Study of the Influence of Axial Power Distribution on Dryout

Axial power distribution is one of the parameters that influence the occurrence of the dryout in nuclear fuel assemblies. Experimental data indicate that this influence is quite substantial, ranging from few to above ten percent of the total power. Thus accurate prediction of the dryout power for various power distributions has important implications on the economy and safety of nuclear power plants. The difficulty with capturing the influence of that parameter stems from the fact that during reactor operation practically unlimited number of power shapes can occur. This fact makes it very difficult to investigate the effect experimentally, and an analytical approach is needed. Various methods have been proposed in the past to capture the effect of non-uniform power distribution on dryout.

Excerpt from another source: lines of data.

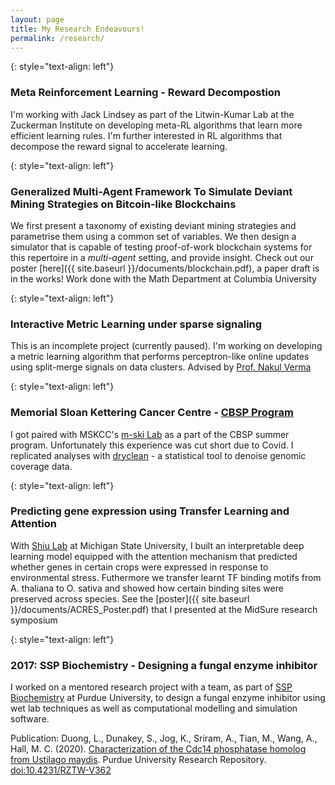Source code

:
 ```yaml
---
layout: page
title: My Research Endeavours!
permalink: /research/
---
```


{: style="text-align: left"}
### Meta Reinforcement Learning - Reward Decompostion

I'm working with Jack Lindsey as part of the Litwin-Kumar Lab at the Zuckerman Institute on developing meta-RL algorithms that learn more efficient learning rules. I'm further interested in RL algorithms that decompose the reward signal to accelerate learning.

{: style="text-align: left"}
### Generalized Multi-Agent Framework To Simulate Deviant Mining Strategies on Bitcoin-like Blockchains

We first present a taxonomy of existing deviant mining strategies and parametrise them using a common set of variables. We then design a simulator that is capable of testing proof-of-work blockchain systems for this repertoire in a _multi-agent_ setting, and provide insight. Check out our poster [here]({{ site.baseurl }}/documents/blockchain.pdf), a paper draft is in the works! Work done with the Math Department at Columbia University

{: style="text-align: left"}
### Interactive Metric Learning under sparse signaling

This is an incomplete project (currently paused). I'm working on developing a metric learning algorithm that performs perceptron-like online updates using split-merge signals on data clusters. Advised by [Prof. Nakul Verma](http://www.cs.columbia.edu/~verma/)

{: style="text-align: left"}
### Memorial Sloan Kettering Cancer Centre - [CBSP Program](https://www.mskcc.org/education-training/high-school-college/computational-biology-summer-program-alumni)

I got paired with MSKCC's [m-ski Lab](https://www.mskilab.org/#intro) as a part of the CBSP summer program. Unfortunately this experience was cut short due to Covid. I replicated analyses with [dryclean](https://github.com/mskilab/dryclean) - a statistical tool to denoise genomic coverage data. 

{: style="text-align: left"}
### Predicting gene expression using Transfer Learning and Attention

With [Shiu Lab](https://shiulab.github.io/people_past/) at Michigan State University, I built an interpretable deep learning model equipped with the attention mechanism that predicted whether genes in certain crops were expressed in response to environmental stress. Futhermore we transfer learnt TF binding motifs from A. thaliana to O. sativa and showed how certain binding sites were preserved across species. See the [poster]({{ site.baseurl }}/documents/ACRES_Poster.pdf) that I presented at the MidSure research symposium

{: style="text-align: left"}
### 2017: SSP Biochemistry - Designing a fungal enzyme inhibitor
I worked on a mentored research project with a team, as part of [SSP Biochemistry](https://summerscience.org/the-ssp-experience/fungal-inhibitor-design/) at Purdue University, to design a fungal enzyme inhibitor using wet lab techniques as well as computational modelling and simulation software.

Publication:  Duong, L., Dunakey, S., Jog, K., Sriram, A., Tian, M., Wang, A., Hall, M. C. (2020). [Characterization of the Cdc14 phosphatase homolog from Ustilago maydis](https://doi.org/10.4231/RZTW-V362). Purdue University Research Repository. [doi:10.4231/RZTW-V362](https://doi.org/10.4231/RZTW-V362)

These approaches can be divided into several categories, where the two main ones are as follows: (a) methods based on introduction of a shape factor, which is calculated from the known shape of the power distribution; (b) methods using certain integral parameters, such as the boiling length and the annular flow length, which are expressed as functions of axial power distribution. In the present approach a simplified annular flow model is used, in which the dryout occurrence is based on the prediction of the disappearance of the liquid film. The dependence of the dryout power on the axial power shape is obtained in a general analytical form. Based on this analytical solution, a new set of terms that govern the dryout power in channels with various axial power distributions is proposed.